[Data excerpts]
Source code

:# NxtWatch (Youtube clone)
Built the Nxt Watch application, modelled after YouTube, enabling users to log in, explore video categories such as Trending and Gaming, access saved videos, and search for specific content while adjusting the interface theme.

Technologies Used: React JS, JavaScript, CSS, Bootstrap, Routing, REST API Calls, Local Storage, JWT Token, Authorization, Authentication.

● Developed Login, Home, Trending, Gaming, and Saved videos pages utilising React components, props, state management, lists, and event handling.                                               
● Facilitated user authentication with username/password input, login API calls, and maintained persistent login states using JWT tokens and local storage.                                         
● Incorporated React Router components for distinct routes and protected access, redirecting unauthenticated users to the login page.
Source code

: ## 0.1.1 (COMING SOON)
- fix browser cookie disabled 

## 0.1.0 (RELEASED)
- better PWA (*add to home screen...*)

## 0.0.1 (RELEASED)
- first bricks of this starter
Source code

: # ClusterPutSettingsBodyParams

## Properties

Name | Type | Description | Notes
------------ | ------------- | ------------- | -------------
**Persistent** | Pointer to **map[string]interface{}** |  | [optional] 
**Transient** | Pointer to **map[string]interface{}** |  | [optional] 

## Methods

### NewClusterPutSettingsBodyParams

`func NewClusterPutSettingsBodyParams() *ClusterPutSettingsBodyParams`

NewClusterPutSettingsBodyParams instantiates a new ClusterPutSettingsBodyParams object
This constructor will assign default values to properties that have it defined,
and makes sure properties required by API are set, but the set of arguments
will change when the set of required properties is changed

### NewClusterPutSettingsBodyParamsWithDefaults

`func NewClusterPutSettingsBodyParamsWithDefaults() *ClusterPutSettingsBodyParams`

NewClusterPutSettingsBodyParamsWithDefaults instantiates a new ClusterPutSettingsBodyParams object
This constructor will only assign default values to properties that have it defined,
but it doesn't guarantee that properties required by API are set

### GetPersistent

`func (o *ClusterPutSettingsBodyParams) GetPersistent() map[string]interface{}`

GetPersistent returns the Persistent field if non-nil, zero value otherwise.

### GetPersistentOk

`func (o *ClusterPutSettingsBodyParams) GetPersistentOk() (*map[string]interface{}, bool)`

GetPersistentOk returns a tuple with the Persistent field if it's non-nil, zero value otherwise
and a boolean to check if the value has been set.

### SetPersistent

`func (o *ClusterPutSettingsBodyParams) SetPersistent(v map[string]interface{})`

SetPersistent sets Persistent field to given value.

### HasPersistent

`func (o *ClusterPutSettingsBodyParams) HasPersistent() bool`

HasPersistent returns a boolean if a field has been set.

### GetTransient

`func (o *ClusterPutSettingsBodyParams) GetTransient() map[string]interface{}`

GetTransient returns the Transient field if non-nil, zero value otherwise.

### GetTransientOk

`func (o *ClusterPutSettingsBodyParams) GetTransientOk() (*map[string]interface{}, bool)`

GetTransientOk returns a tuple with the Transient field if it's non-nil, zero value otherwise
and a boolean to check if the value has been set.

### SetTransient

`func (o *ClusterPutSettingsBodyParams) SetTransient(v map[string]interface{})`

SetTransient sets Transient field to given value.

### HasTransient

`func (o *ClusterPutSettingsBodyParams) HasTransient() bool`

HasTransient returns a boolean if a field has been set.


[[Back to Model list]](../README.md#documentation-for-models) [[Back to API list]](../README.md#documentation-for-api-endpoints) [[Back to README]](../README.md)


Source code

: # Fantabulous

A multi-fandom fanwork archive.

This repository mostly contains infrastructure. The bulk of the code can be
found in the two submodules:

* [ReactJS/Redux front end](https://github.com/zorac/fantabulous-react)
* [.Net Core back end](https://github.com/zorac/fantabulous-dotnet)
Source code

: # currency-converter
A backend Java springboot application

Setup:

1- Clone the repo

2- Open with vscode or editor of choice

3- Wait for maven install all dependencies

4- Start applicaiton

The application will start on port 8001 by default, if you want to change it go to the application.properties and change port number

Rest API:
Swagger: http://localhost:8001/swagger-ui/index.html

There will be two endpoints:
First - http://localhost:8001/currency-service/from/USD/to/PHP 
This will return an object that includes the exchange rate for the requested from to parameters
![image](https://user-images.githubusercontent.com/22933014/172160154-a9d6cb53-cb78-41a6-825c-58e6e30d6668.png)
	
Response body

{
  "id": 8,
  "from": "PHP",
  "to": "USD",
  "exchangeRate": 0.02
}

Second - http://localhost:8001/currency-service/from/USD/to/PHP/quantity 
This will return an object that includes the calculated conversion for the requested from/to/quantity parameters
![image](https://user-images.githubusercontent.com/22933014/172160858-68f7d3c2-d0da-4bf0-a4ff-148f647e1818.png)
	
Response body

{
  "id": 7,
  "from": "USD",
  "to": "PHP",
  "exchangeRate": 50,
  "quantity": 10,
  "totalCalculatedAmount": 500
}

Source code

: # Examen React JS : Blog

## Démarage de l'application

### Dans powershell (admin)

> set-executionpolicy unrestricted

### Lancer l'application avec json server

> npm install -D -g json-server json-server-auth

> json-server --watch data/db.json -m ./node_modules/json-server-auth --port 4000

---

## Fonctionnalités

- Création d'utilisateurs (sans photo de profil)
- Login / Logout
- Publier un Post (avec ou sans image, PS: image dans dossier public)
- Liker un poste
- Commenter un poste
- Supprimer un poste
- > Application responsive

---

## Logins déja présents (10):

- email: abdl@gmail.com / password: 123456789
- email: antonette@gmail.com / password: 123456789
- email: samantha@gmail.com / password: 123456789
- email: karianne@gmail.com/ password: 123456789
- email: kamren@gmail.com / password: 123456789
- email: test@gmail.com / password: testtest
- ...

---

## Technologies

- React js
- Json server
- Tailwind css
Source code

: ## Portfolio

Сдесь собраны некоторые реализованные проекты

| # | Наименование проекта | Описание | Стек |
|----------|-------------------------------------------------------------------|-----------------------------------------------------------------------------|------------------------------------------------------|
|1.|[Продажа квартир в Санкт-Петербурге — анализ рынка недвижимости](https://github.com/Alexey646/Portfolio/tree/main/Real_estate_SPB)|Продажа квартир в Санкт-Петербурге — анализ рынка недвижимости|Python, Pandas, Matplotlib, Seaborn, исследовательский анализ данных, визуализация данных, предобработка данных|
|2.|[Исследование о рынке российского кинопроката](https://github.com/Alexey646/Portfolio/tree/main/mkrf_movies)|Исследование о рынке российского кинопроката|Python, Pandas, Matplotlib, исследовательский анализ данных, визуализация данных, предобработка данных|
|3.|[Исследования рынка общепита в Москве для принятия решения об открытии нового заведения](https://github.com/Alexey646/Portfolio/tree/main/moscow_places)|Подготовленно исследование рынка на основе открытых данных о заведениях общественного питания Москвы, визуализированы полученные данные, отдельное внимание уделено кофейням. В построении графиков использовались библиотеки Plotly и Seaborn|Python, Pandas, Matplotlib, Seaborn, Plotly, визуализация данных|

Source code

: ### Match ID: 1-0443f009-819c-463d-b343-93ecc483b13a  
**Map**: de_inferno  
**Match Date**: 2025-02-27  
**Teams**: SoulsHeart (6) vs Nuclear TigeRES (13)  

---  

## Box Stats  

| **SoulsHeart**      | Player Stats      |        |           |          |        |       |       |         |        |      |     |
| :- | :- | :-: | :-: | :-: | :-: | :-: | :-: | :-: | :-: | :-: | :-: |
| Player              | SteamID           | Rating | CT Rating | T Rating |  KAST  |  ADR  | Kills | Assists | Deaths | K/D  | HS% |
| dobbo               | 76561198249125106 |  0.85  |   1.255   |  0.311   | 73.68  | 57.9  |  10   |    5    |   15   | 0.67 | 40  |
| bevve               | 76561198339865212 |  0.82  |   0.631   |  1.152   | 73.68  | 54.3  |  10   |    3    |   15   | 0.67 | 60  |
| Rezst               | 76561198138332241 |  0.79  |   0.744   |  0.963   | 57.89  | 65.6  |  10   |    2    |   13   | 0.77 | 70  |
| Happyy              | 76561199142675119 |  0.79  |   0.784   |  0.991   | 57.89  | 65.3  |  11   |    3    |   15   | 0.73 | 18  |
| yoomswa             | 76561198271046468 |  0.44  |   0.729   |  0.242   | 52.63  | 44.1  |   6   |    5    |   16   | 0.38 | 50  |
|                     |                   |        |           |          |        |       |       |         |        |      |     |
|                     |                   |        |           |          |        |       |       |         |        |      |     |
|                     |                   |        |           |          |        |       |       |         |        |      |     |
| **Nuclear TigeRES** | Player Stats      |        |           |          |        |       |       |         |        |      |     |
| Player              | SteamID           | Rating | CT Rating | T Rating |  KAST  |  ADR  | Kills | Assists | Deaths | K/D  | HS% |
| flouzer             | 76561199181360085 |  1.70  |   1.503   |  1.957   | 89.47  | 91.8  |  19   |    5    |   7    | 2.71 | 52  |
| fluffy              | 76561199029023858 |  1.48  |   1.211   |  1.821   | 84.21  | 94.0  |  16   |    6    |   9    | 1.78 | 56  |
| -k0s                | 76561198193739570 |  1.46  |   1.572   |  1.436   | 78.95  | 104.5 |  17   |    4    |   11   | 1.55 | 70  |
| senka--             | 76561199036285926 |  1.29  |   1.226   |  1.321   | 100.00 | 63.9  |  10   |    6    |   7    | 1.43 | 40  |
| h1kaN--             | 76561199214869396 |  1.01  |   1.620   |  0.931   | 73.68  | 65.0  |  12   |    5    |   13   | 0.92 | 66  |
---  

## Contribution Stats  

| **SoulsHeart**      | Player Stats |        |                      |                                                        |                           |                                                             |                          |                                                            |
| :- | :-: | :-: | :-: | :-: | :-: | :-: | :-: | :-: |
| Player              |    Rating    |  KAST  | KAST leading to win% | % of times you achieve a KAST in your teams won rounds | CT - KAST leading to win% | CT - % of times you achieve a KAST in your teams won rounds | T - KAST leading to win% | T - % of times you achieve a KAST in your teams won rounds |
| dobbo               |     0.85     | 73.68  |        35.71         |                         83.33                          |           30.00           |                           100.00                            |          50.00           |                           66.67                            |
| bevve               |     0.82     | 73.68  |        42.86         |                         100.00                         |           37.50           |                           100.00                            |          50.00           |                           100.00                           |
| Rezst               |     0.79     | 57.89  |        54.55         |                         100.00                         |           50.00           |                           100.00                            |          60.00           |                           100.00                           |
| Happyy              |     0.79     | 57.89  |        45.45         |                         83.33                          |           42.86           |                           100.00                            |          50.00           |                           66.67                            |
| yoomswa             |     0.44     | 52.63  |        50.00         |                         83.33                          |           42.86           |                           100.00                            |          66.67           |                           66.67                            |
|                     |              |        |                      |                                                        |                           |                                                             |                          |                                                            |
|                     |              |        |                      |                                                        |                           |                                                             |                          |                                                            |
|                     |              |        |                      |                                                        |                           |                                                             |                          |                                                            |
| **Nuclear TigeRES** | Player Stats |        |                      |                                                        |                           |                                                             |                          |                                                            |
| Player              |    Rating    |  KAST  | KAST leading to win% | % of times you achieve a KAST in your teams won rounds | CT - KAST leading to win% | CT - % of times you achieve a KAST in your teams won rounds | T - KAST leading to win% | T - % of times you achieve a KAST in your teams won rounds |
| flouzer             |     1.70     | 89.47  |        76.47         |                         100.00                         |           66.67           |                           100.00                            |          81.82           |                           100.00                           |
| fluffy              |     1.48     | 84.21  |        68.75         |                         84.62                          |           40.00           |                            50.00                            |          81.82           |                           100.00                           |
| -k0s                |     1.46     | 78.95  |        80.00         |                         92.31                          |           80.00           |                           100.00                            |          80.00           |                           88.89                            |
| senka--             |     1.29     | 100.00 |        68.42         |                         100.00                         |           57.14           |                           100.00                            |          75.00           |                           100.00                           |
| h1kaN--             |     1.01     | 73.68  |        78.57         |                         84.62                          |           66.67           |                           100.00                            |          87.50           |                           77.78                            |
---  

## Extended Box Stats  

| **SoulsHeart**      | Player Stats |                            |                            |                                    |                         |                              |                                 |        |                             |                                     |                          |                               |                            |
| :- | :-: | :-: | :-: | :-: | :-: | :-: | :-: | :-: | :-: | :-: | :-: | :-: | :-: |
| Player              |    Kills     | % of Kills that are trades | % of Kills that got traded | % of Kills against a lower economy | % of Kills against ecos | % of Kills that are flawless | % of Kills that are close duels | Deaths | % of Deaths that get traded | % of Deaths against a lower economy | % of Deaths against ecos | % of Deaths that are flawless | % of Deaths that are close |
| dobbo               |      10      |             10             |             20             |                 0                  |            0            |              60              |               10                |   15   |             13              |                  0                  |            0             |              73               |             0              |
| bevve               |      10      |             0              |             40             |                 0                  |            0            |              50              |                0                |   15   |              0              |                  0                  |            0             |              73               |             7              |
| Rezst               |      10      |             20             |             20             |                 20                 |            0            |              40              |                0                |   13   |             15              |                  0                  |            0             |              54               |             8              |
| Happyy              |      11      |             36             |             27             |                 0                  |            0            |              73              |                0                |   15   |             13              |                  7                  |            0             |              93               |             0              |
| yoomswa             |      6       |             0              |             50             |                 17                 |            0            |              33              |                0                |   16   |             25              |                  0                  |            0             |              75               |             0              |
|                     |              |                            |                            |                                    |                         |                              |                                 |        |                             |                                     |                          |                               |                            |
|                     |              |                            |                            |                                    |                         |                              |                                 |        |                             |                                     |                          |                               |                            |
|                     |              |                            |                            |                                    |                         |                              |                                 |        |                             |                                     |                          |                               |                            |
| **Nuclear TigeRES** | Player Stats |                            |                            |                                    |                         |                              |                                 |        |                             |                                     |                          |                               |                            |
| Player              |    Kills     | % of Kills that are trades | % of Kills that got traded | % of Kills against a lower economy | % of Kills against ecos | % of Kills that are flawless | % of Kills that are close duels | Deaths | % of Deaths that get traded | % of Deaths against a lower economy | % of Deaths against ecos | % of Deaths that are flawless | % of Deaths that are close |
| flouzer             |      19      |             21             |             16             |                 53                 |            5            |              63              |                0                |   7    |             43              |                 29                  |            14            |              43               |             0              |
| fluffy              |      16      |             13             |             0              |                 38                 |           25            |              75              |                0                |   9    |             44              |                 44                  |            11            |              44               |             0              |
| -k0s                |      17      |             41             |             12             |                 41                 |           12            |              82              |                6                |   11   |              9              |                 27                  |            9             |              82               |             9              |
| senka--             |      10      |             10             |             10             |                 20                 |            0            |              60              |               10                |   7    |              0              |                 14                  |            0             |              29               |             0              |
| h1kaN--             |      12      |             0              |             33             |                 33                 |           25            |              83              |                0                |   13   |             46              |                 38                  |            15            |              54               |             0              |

◆ Action item:
Show all lines from the data above in which the word "sets" appears.

◆ Answer to this exercise:
SetPersistent sets Persistent field to given value.
SetTransient sets Transient field to given value.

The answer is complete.